When they play, they chase a scrap of cloth on a string – but at 60 or 70 kilometers an hour, tails swinging to the side as they take the corners at speed. They stalk, they wait, they pounce, and when they catch that rag they hold onto it – sometimes carrying it off under a tree, and trading it reluctantly when Juliette or Jenny offers a meat cube on a very long handled spoon.

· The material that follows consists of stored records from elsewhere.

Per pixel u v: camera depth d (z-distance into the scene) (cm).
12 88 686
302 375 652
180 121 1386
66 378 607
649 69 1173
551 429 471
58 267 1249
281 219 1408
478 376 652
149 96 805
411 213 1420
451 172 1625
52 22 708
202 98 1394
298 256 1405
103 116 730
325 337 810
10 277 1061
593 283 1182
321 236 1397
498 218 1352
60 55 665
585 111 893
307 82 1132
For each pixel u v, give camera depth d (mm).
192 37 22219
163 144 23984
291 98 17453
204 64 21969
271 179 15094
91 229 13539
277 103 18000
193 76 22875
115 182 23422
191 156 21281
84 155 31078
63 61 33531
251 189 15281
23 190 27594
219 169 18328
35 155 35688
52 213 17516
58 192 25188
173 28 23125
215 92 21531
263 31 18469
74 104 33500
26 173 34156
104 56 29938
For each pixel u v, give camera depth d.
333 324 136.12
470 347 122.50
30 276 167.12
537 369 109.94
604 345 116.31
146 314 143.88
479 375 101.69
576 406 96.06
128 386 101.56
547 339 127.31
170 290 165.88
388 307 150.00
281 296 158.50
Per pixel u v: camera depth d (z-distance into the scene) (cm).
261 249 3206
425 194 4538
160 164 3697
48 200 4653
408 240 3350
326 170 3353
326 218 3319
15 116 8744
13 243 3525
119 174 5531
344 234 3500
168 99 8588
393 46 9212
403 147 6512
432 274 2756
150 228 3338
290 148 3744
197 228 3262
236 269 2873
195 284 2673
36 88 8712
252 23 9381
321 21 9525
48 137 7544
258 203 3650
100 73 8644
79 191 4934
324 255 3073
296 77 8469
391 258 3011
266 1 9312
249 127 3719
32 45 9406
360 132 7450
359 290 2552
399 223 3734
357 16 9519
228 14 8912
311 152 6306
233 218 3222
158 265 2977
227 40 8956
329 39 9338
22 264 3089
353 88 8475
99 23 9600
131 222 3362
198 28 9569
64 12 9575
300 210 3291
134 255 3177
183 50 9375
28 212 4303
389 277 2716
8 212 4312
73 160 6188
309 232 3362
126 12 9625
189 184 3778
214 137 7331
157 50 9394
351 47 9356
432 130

On my second afternoon at CCF, after the amazement of traveling a country that has scores of deeply-carved rivers without a drop of water, I had the joy of watching the clouds mass, and hoping – seeing them darken, and hoping, hoping – feeling the wind cool and quicken, and crossing fingers – celebrating the first few drops with caught breath – seeing, feeling, hearing, smelling the rain take hold in earnest and exhaling joyfully, arms outstretched, face to the sky.

On my last morning at CCF, I watched the sky lighten above the Waterberg from a dusty, green plastic chair outside my rondavel, and then catch pink fire, radiating molten gold, copper, rose gold as scores of birds chirped, sang, called, cooed and whistled, and a kilometer or two away several small but powerful roosters crowed their heads off. A tiny duiker – unmarked, narrow ears instead of the steenboks’ oversized, stripey ones – skipped over and nibbled the ground under the acacia tree maybe ten meters from me.


Any one of those experiences would have been worth the 17-hour flight, and I haven’t even mentioned bouncing along in a well-used bush vehicle while Matti spots ostrich 300 meters away, or Chavoux eloquently catalogues causes of human-wildlife conflict, or Rob spots a bit of rhino scat he can show us – note the precise 45-degree angle at which the rhino’s teeth cut through twigs. Reaching into Amos’s head-cone to provide the ear scratches he appreciates so obviously, fending off curious goats, ferrying meat to the “boys”, tweezing ten hairs of various sizes and colors from the remnants of a scat sample. The two weeks contained about a year’s worth of new experiences.


Heading home, about a hundred miles out of Dulles Airport, the pilot announced that the temperature in Washington, DC, was six degrees below zero centigrade, or 21 degrees Fahrenheit. It seemed unreal. The Namibian savannah needs rain, and all my thoughts are of dark clouds lowering – and when can I go back.